**What you need to do:**
Starting with the line that contains "Reading right to" and going on through the end of the records, rewrite those lines with "figures" substituted for "values" and everything else left unchanged.

━━━ Data to process

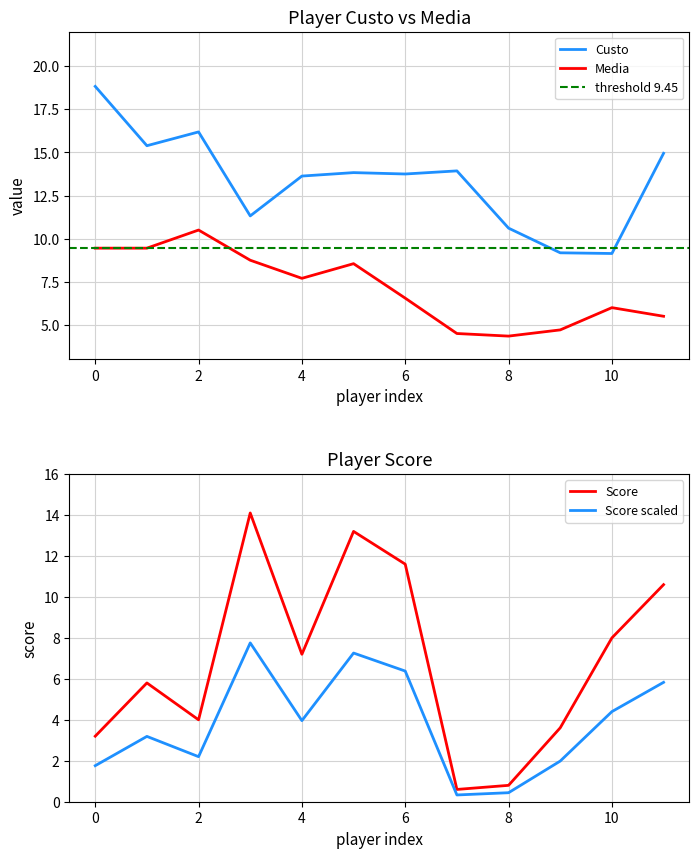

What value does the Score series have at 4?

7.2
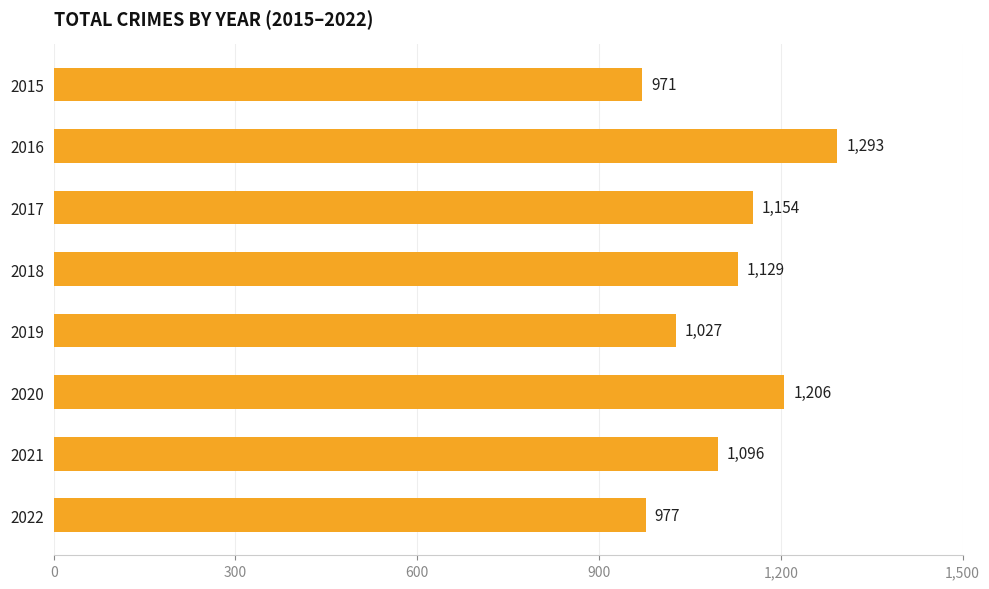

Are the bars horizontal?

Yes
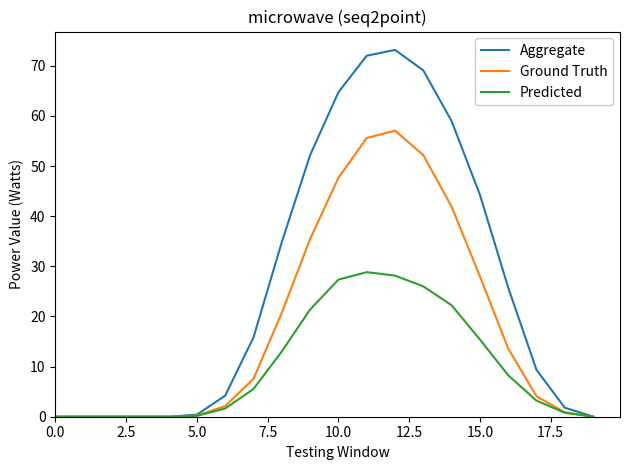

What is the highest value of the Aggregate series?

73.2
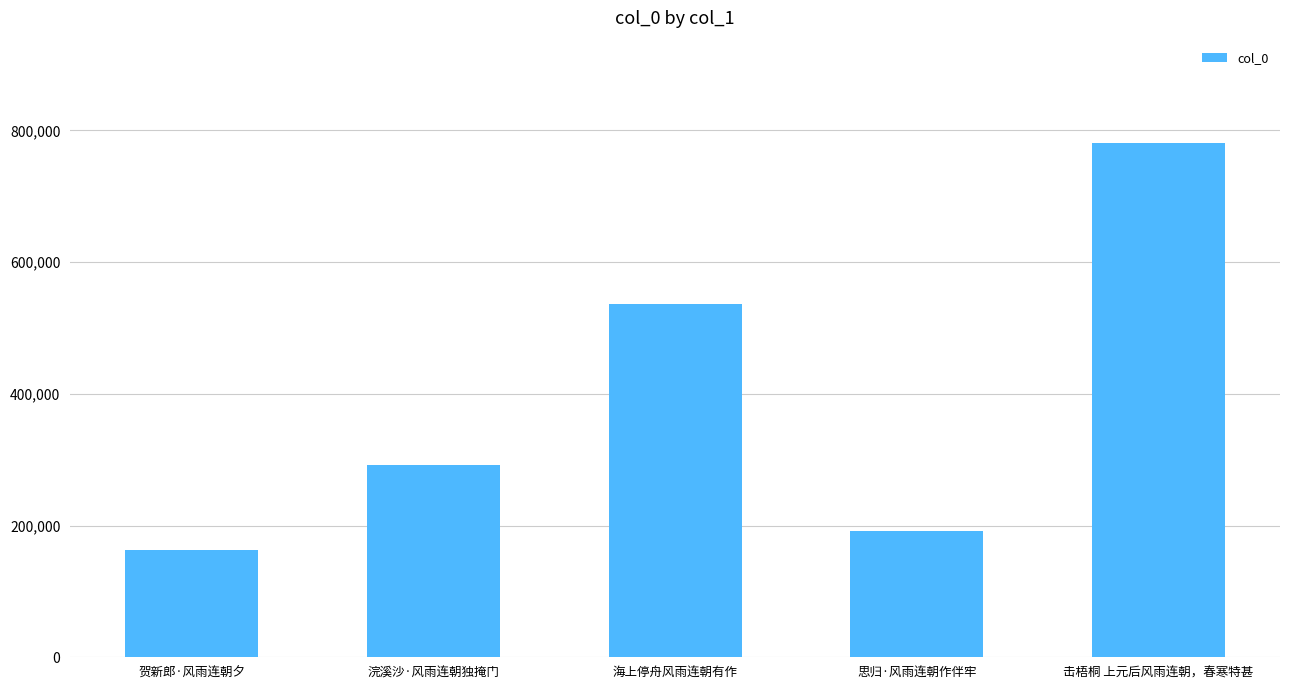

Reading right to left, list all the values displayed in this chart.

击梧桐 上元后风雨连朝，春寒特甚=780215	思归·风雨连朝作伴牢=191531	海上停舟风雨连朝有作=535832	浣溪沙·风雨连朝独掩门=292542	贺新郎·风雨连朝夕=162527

━━━━━━

**Result of this exercise:**
Reading right to left, list all the figures displayed in this chart.

击梧桐 上元后风雨连朝，春寒特甚=780215	思归·风雨连朝作伴牢=191531	海上停舟风雨连朝有作=535832	浣溪沙·风雨连朝独掩门=292542	贺新郎·风雨连朝夕=162527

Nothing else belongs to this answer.